Né à Buenos Aires de parents peintre et architecte d’églises, León Ferrari a vécu en Italie (1952-1955) où il a commencé sa pratique artistique avec des céramiques, qui ont été remarquées et soutenues par Lucio Fontana. Sa Femme inquiète (1961) – sorte d’Ève rectangulaire au corps éventré – s’inspire de l’abstraction milanaise alors en vogue. C’est à Milan qu’il composera ses premières sculptures en fil de fer soudé.
En 1955, il rentre à Buenos Aires. Ingénieur de formation, il reprend ce travail qui lui permet d’effectuer des recherches sur les couleurs pour la céramique et les composés chimiques utilisés dans la métallurgie.
Cette même année, un coup d’État militaire de la Révolution Libératrice évince Juan Domingo Perón du pouvoir et instaure une dictature militaire qui dure jusqu’en 1958.
Ferrari commence ses Lettres à un général (1963) composées de lettres déformées qui oscillent entre tableau abstrait et calligraphie. Certains mots sont reconnaissables, d’autres non. L’ensemble témoigne de l’oppression dictatoriale sur les civils.

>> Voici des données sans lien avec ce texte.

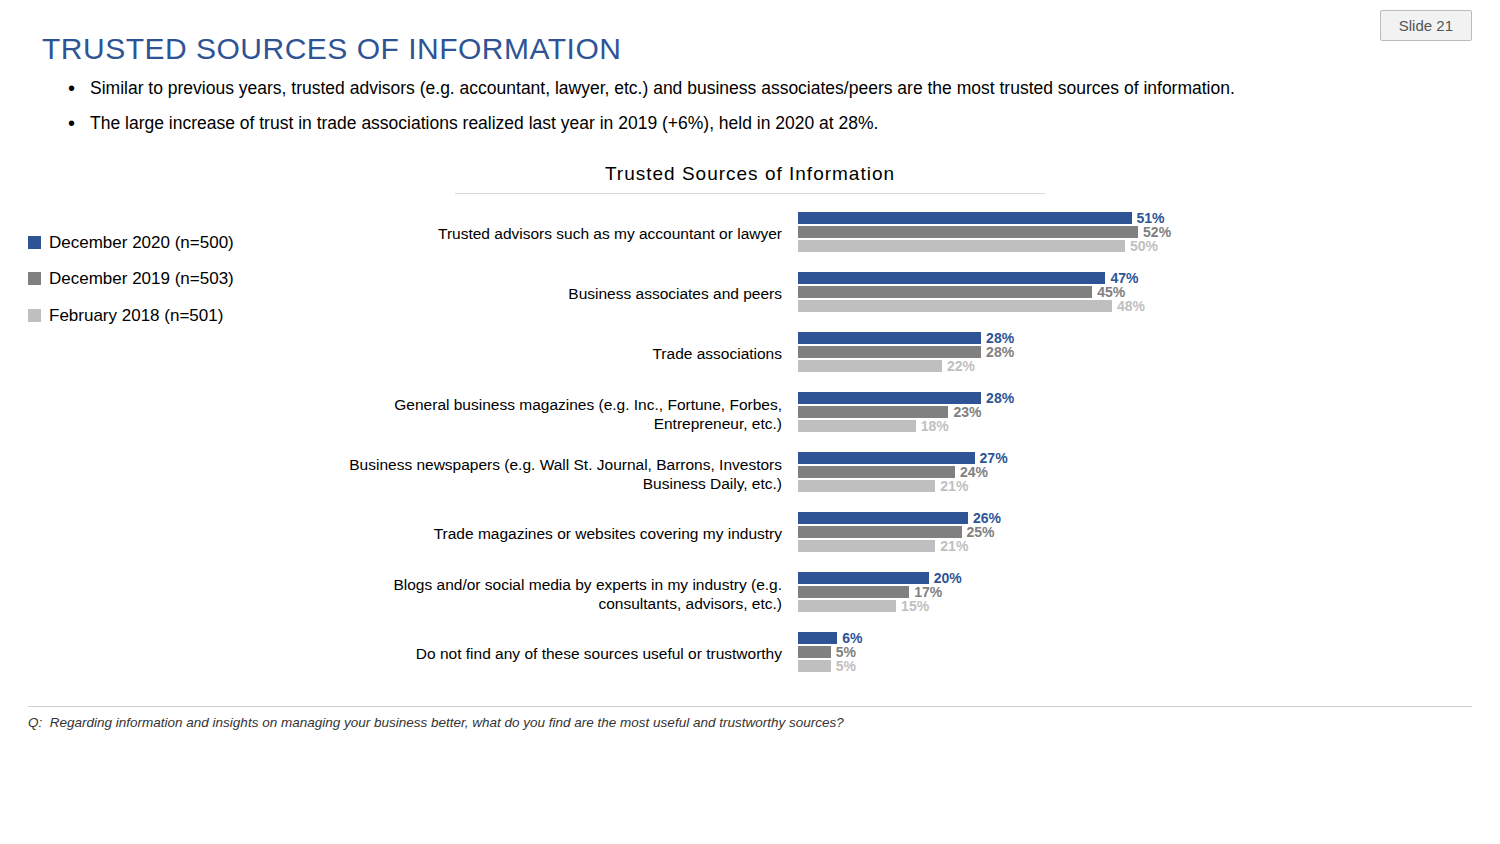Slide 21
TRUSTED SOURCES OF INFORMATION
Similar to previous years, trusted advisors (e.g. accountant, lawyer, etc.) and business associates/peers are the most trusted sources of information.
The large increase of trust in trade associations realized last year in 2019 (+6%), held in 2020 at 28%.
Trusted Sources of Information
December 2020 (n=500)
December 2019 (n=503)
February 2018 (n=501)
Trusted advisors such as my accountant or lawyer
51%
52%
50%
Business associates and peers
47%
45%
48%
Trade associations
28%
28%
22%
General business magazines (e.g. Inc., Fortune, Forbes, Entrepreneur, etc.)
28%
23%
18%
Business newspapers (e.g. Wall St. Journal, Barrons, Investors Business Daily, etc.)
27%
24%
21%
Trade magazines or websites covering my industry
26%
25%
21%
Blogs and/or social media by experts in my industry (e.g. consultants, advisors, etc.)
20%
17%
15%
Do not find any of these sources useful or trustworthy
6%
5%
5%
Q: Regarding information and insights on managing your business better, what do you find are the most useful and trustworthy sources?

1965 est une date clé dans la carrière de l’artiste. Il expose un bombardier américain faisant figure de croix sur lequel est cloué un Christ en bois (La civilisation occidentale et chrétienne). L’oeuvre, pour laquelle il recevra le Lion d’Or de la Biennale de Venise de 2007, est censurée. À partir de là, Ferrari se consacre à une pratique artistique politique.
Il participe à de nombreuses manifestations : hommage au Viêt-nam, au Che Guevara ; soutien aux travailleurs de l’industrie sucrière, au président chilien Salvador Allende ; opposition à la corruption du régime, à la venue de l’industriel et politicien américain Nelson Rockefeller, etc.
La dictature militaire étant soutenue par le pouvoir religieux, Ferrari devient un anticlérical farouche. Les oeuvres de cette période associent des collages mêlant représentations chrétiennes et emblèmes nazis. Dix ans plus tard, il ira jusqu’à faire déféquer des canaris sur une représentation du Jugement dernier de Michel-Ange et demander au Pape Jean-Paul II d’annuler les concepts de Jugement dernier et d’Enfer.
« […] Ce Jugement, donc, chanté, peint, sculpté, gravé, adoré et diffusé par les grands génies de l’Occident, est une synthèse et une encyclopédie inépuisable de la douleur que la justice chrétienne administre. C’est sur cette idée, qui a fécondé et nourrit notre culture, que les canaris ont servis à exprimer une opinion », avait déclaré l’artiste (1994).
Le titre de l’exposition se réfère à cette prise de position, selon laquelle, « l’art en Occident – sous prétexte du beau – banalise la violence », explique Nicolas Liucci-Goutnikov, commissaire de l’exposition. Alors que pour Ferrari, « L’art n’est ni beauté, ni nouveauté, mais efficacité et désordre. »
En 1976, la nouvelle dictature dirigée par le général Jorge Rafael Videla est responsable de la mort de 30 000 personnes, dont son propre fils, resté à Buenos Aires, tandis que lui-même a fui à Sao Paulo (Brésil).
Il débute la lithographie avec une série intitulée Heliographies (1980/81), qui illustre la folie du mode de vie urbain : échangeurs routiers ou spirales font tourner de petits personnages identiques en bourrique.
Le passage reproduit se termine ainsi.